Let's take a closer look at these terms and use 1inch as an example.

What are decentralised exchanges?

When you buy cryptocurrencies on a centralised exchange, a company, broker or payment processor mediates the trade between you and the other party. A decentralised exchange (DEX) allows people to trade cryptocurrencies (peer-to-peer) without a broker or middleman standing in between.

What is the advantage of using DEX?

Instead of a middleman, an algorithm or "smart contract" sets the price and enables the exchange. Traders can also exchange directly from their crypto wallet. Decentralised exchange platforms are some of the most fundamental building blocks of the decentralised finance ecosystem (DeFi). Some of the most popular DEX are UniSwap, SushiSwap, PancakeSwap and of course SunSwap.
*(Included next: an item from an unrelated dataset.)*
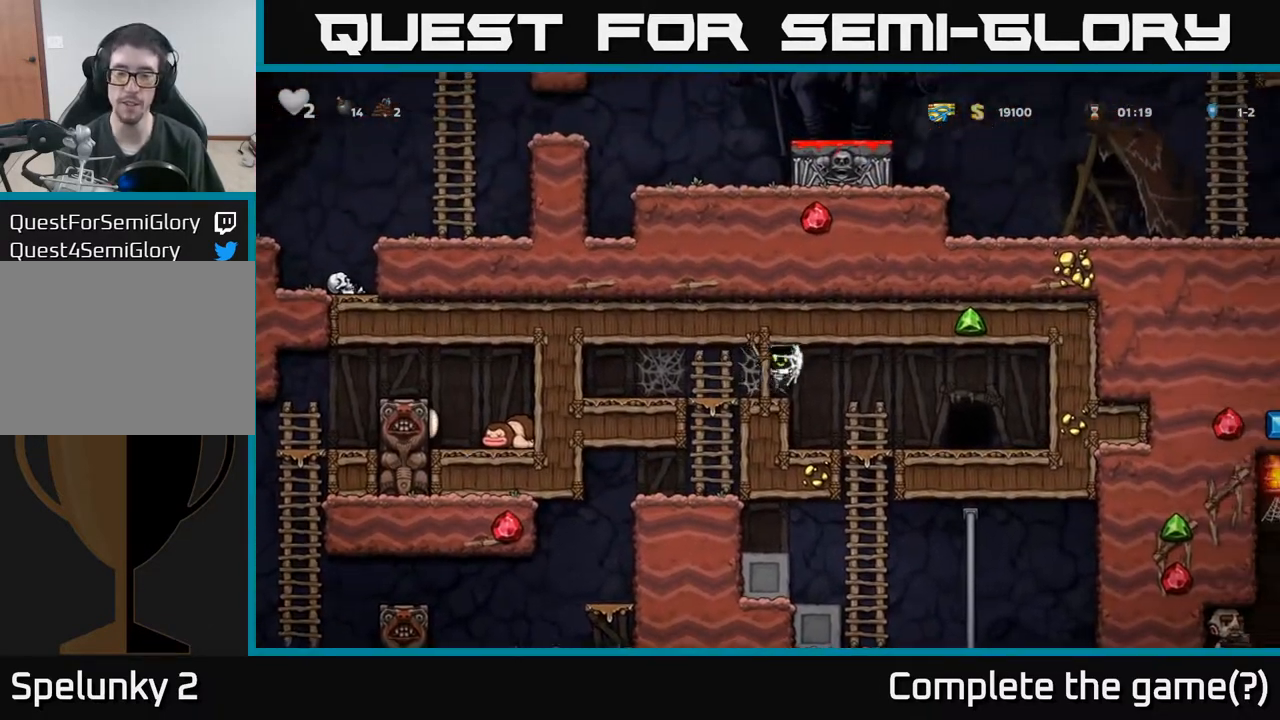
{"buttons": [], "left_stick": "center", "events": [[50, "A", "up"], [133, "A", "down"], [217, "A", "up"], [467, "DPAD_RIGHT", "up"]]}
What is the advantage of using DEX?

Because DEX are structured differently and trades take place without a third party in the middle, a DEX can offer different rates and fees for the same token. This means that smart crypto traders can find the best deals on tokens. How exactly? DEX also have different levels of liquidity. So if you want to make a big trade and DEX doesn't have enough liquidity, it can negatively affect the price and your trade. One way to get around this is for example 1inch to combine the liquidity of multiple DEXs and split your trade across them, aggregating the prices and using its algorithm to find the best prices on all available DEXs. So you can always buy and sell at the best price.

DAOs and management

What is inefficient management? Have you ever disagreed with a decision made by a leader in your organisation? Or have you ever been fooled by a misleading financial report? These are both examples of inefficient governance. This is because someone has the power to make decisions or act on behalf of others, which means there is a risk that these people have biased interests or priorities. Thanks to the invention of blockchain, a new and promising model has been born.

What are Decentralised and Autonomous Organisations?

A decentralised autonomous organisation, or DAO, is a model of governance. DAOs are built on public blockchains and are transparent and open source.

DAOs solve management and governance problems by giving all token holders, users and the general community a say in decision-making. Everyone can participate in the DAO's discussions through online forums, but for certain DAOs, only users who stake their tokens can do so. This ensures that all participants who can vote in the administrative process have an interest in the success of the project.

They are therefore administration tokens in the respective network.

So when you "stake" these tokens, you get voting rights and the opportunity to participate in the decision-making process. These decisions can range from the allocation of treasury funds for a particular project to the introduction of a new protocol on the network, and everything in between.